Now that you know what interactions to measure, and how to do it, let's review a few steps you can take to improve your user engagement levels.
- Start with a hypothesis and a test For example, if you want to improve your pageviews metrics, you can run a test where you add links at the end of your articles that direct users to other content. Take them to what they like. You can then use a tool like Google Optimize to quickly set up A/B tests, and see what content, messages, or other experiences engage (and delight) users the most.
- Keep an eye on bounce rates If one of your pages in your analytics shows a lot of traffic but a high bounce rate, further investigation may be needed. For example, you may need to speed up your page load times or simplify your navigation. Do you have any pop-ups that prevent people from reading your blog? Do you automatically enable sound when landing on your site? How easy is your site to read on mobile devices? Issues like these can affect your bounce rate, so be sure to check each one, test for changes frequently, and measure the impact as you go.
- Are you a news publisher? If so, try using News Consumer Insights to help build loyalty and get better and more accurate data about your customers.
A few things to note
Run industry standards first.
Before measuring your site's user engagement levels, always check your specific industry standards. This will help you compare your site's performance, track progress, and flag if any issues need to be addressed. An excellent place to start is Google Analytics, which lets you compare your site's bounce rate and other performance data against more than 1,600 different industry categories.

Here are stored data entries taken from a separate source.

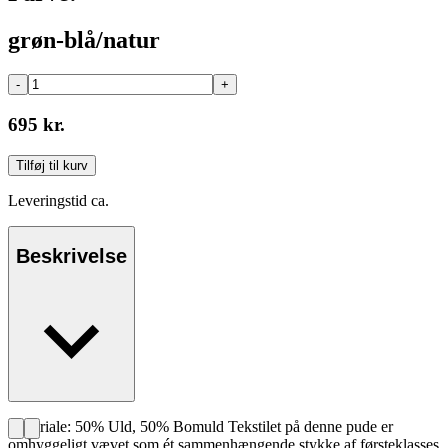
grøn-blå/natur
-
+
695 kr.
Tilføj til kurv
Leveringstid ca.
Beskrivelse
Materiale: 50% Uld, 50% Bomuld Tekstilet på denne pude er
omhyggeligt vævet som ét sammenhængende stykke af førsteklasses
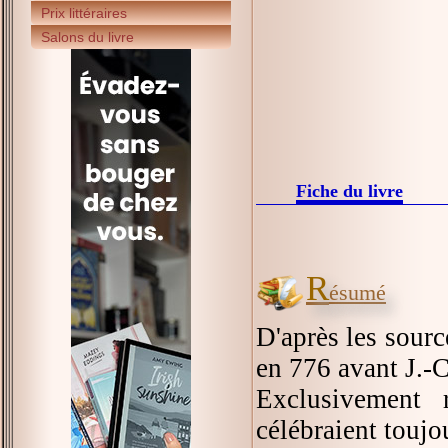
Prix littéraires
Salons du livre
Fiche du livre
R
ésumé
D'après les sourc
en 776 avant J.-C
Exclusivement
célébraient toujo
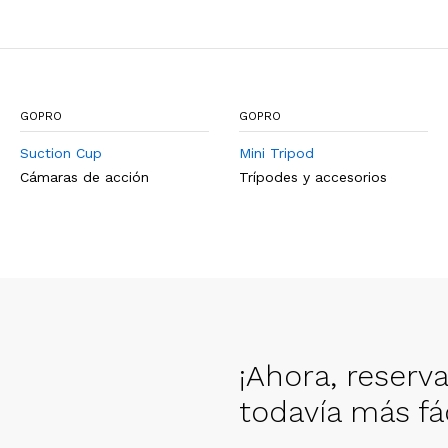
GOPRO
GOPRO
Suction Cup
Mini Tripod
Cámaras de acción
Trípodes y accesorios
¡Ahora, reserv
todavía más fác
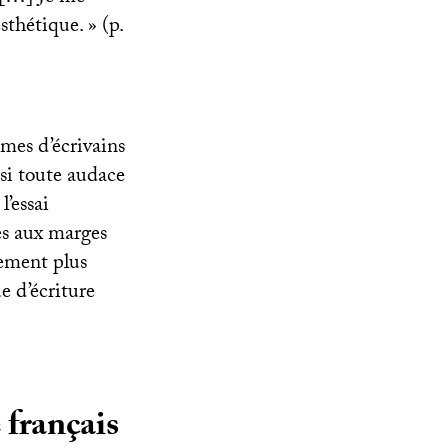
esthétique.
» (p.
mes d’écrivains
nsi toute audace
’essai
ées aux marges
acement plus
e d’écriture
 français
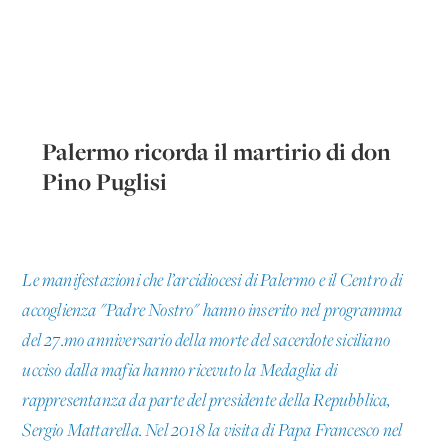
Palermo ricorda il martirio di don
Pino Puglisi
Le manifestazioni che l’arcidiocesi di Palermo e il Centro di
accoglienza "Padre Nostro" hanno inserito nel programma
del 27.mo anniversario della morte del sacerdote siciliano
ucciso dalla mafia hanno ricevuto la Medaglia di
rappresentanza da parte del presidente della Repubblica,
Sergio Mattarella. Nel 2018 la visita di Papa Francesco nel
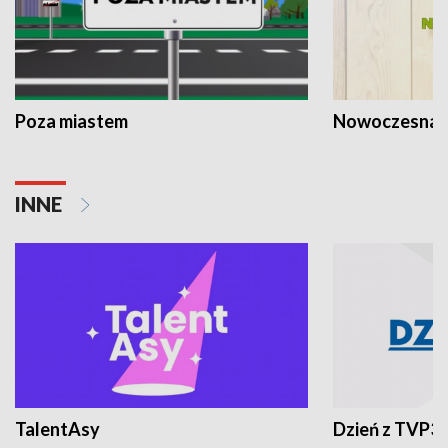
Poza miastem
Nowoczesna 
INNE
TalentAsy
Dzień z TVP3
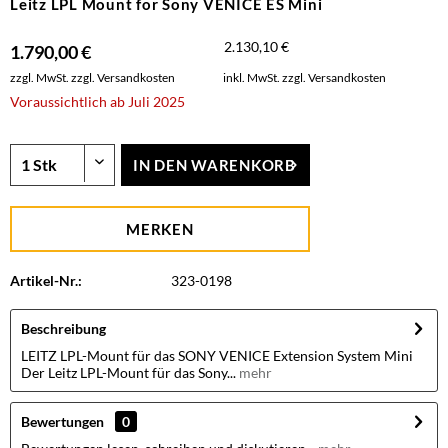
Leitz LPL Mount for Sony VENICE ES Mini
2.130,10 €
1.790,00 €
zzgl. MwSt.
zzgl. Versandkosten
inkl. MwSt.
zzgl. Versandkosten
Voraussichtlich ab Juli 2025
IN DEN
WARENKORB
MERKEN
Artikel-Nr.:
323-0198
Beschreibung
LEITZ LPL-Mount für das SONY VENICE Extension System Mini
Der Leitz LPL-Mount für das Sony...
mehr
Bewertungen
0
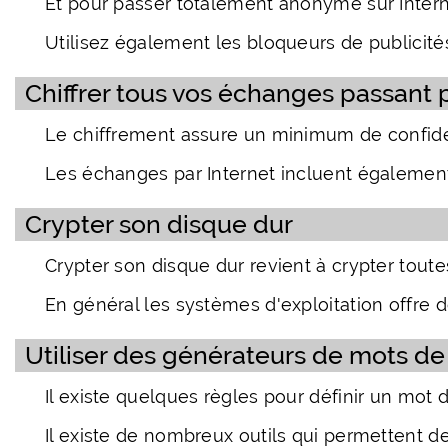
Et pour passer totalement anonyme sur Interne
Utilisez également les bloqueurs de publicité
Chiffrer tous vos échanges passant p
Le chiffrement assure un minimum de confiden
Les échanges par Internet incluent également
Crypter son disque dur
Crypter son disque dur revient à crypter tout
En général les systèmes d'exploitation offre
Utiliser des générateurs de mots de
Il existe quelques règles pour définir un mot
Il existe de nombreux outils qui permettent d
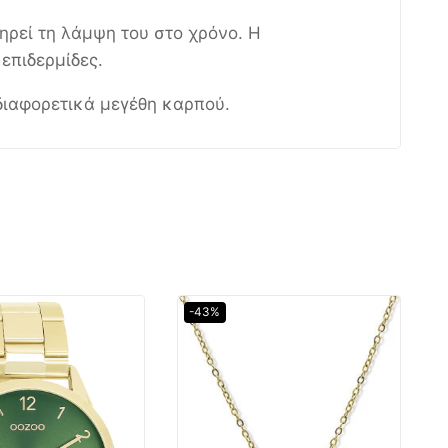
ηρεί τη λάμψη του στο χρόνο. Η
επιδερμίδες.
διαφορετικά μεγέθη καρπού.
-43%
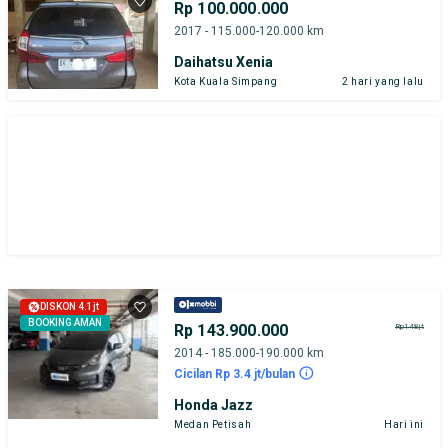
Rp 100.000.000
2017 - 115.000-120.000 km
Daihatsu Xenia
Kota Kuala Simpang
2 hari yang lalu
DISKON 4.1jt
BOOKING AMAN
Rp 143.900.000
Rp148jt
2014 - 185.000-190.000 km
Cicilan Rp 3.4 jt/bulan
Honda Jazz
Medan Petisah
Hari ini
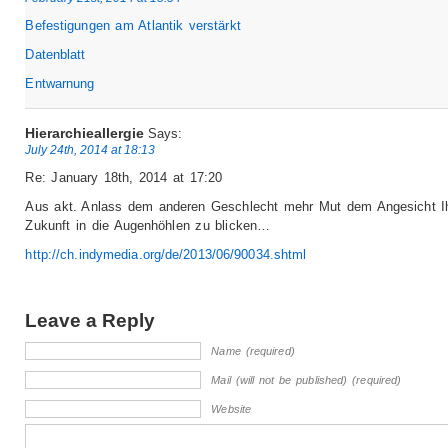
Befestigungen am Atlantik verstärkt
Datenblatt
Entwarnung
Hierarchieallergie
Says:
July 24th, 2014 at 18:13
Re: January 18th, 2014 at 17:20
Aus akt. Anlass dem anderen Geschlecht mehr Mut dem Angesicht I
Zukunft in die Augenhöhlen zu blicken…
http://ch.indymedia.org/de/2013/06/90034.shtml
Leave a Reply
Name (required)
Mail (will not be published) (required)
Website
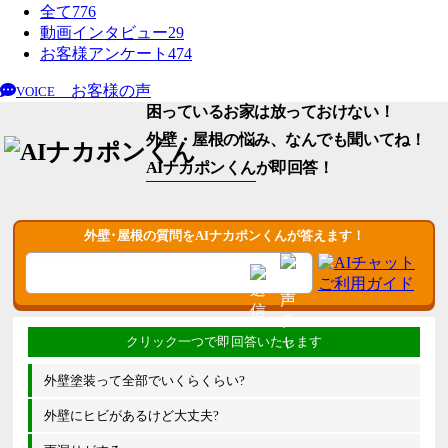
全て
776
動画インタビュー
29
お客様アンケート
474
お客様の声
VOICE
困っているお家は放っておけない！
外壁・屋根の悩み、なんでも聞いてね！
AIナカポンくん
が即回答！
外壁･屋根の質問をAIナカポンくんが答えます！
外壁塗装って全部でいくらくらい?
外壁にヒビがあるけど大丈夫?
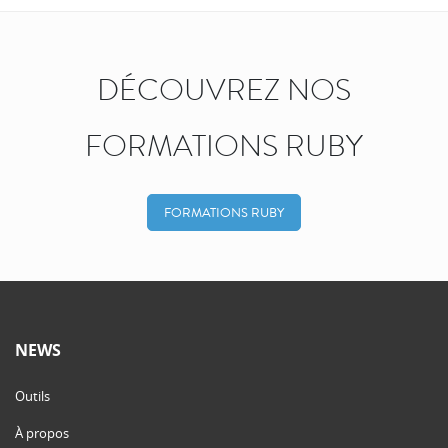
DÉCOUVREZ NOS
FORMATIONS RUBY
FORMATIONS RUBY
NEWS
Outils
À propos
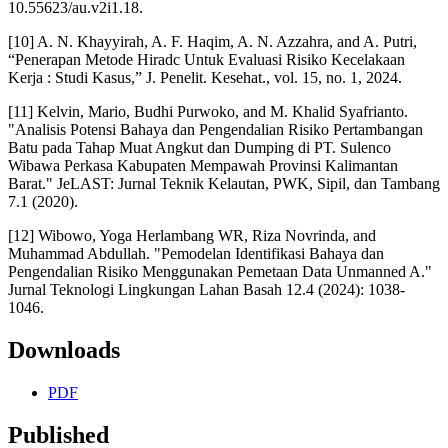
10.55623/au.v2i1.18.
[10] A. N. Khayyirah, A. F. Haqim, A. N. Azzahra, and A. Putri,
“Penerapan Metode Hiradc Untuk Evaluasi Risiko Kecelakaan
Kerja : Studi Kasus,” J. Penelit. Kesehat., vol. 15, no. 1, 2024.
[11] Kelvin, Mario, Budhi Purwoko, and M. Khalid Syafrianto.
"Analisis Potensi Bahaya dan Pengendalian Risiko Pertambangan
Batu pada Tahap Muat Angkut dan Dumping di PT. Sulenco
Wibawa Perkasa Kabupaten Mempawah Provinsi Kalimantan
Barat." JeLAST: Jurnal Teknik Kelautan, PWK, Sipil, dan Tambang
7.1 (2020).
[12] Wibowo, Yoga Herlambang WR, Riza Novrinda, and
Muhammad Abdullah. "Pemodelan Identifikasi Bahaya dan
Pengendalian Risiko Menggunakan Pemetaan Data Unmanned A."
Jurnal Teknologi Lingkungan Lahan Basah 12.4 (2024): 1038-
1046.
Downloads
PDF
Published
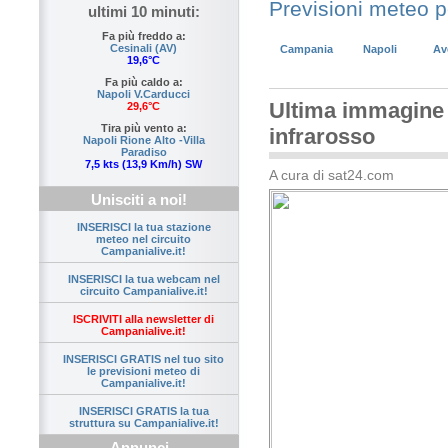
Previsioni meteo 
ultimi 10 minuti:
Fa più freddo a:
Cesinali (AV)
Campania
Napoli
Av
19,6°C
Fa più caldo a:
Napoli V.Carducci
Ultima immagine s
29,6°C
Tira più vento a:
infrarosso
Napoli Rione Alto -Villa
Paradiso
7,5 kts (13,9 Km/h) SW
A cura di sat24.com
Unisciti a noi!
INSERISCI la tua stazione
meteo nel circuito
Campanialive.it!
INSERISCI la tua webcam nel
circuito Campanialive.it!
ISCRIVITI alla newsletter di
Campanialive.it!
INSERISCI GRATIS nel tuo sito
le previsioni meteo di
Campanialive.it!
INSERISCI GRATIS la tua
struttura su Campanialive.it!
Annunci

Don't misinterpret bounce rates.
Bounce rates are useful, but they must be understood in context. For example, if a user visits just one page of your website and leaves, you might think your content isn't engaging enough. But this takeout can be misleading if the page they visited contains long-form content, and they actually stay on your site for several minutes or longer. In this case, you may find a better and more insightful metric to use is scroll depth.
Be careful with time on page metrics
As with bounce rate, time on the page can be a little misleading.
Imagine this scenario. A user lands on your homepage, and your analytics tool notes the time (for example) 11:05am. The same user stays there for a minute, then clicks through to another page on your site. Again, your analytics tool notes the time as 11:06 AM. After being there for a full five minutes, the user then exits your site entirely – affecting their time on site by a total of six minutes.
But the problem is that almost every analytics tool records the total time on site as a total of only one minute. Why is this? This is because these tools can only 'talk' to your own pages, not pages on other websites. So when a user visits another site, that new website won't send you back a timestamp to calculate the time spent on the last page. As far as the analytics tool is concerned, the user stayed on your homepage for a minute, then left.
Try not to overmeasure.
Deciding to improve user engagement levels is certainly a positive step, but it's important not to try and measure too many metrics at once. It's far better to identify the single metric that has a positive impact on your revenue - whether it's time on site, shares, etc. - than focus on defining the benchmark and developing tests that measure what you want. Forward the results.
What is a nice way to boom personal engagement to your website?
1. Streamline your web page's navigation. ...
2. Improve your linking shape. ...
3. Prolong your text. ...
4. Split your content material. ...
5. Display related content. ...
6. Add a talk field. ...
7. Be cellular friendly. ...
8. Be clear approximately what you assume.